● YOUR ASSIGNMENT
Return every line of the records below verbatim, with no pictures in the copy.
________________________
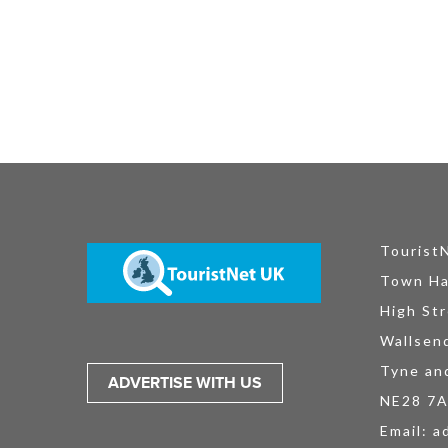
Tourist
Town Ha
High Str
Wallsen
Tyne an
ADVERTISE WITH US
NE28 7
Email:
a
________________________
● OUTPUT OF THE TASK
Tourist
Town Ha
High Str
Wallsen
Tyne an
ADVERTISE WITH US
NE28 7
Email:
a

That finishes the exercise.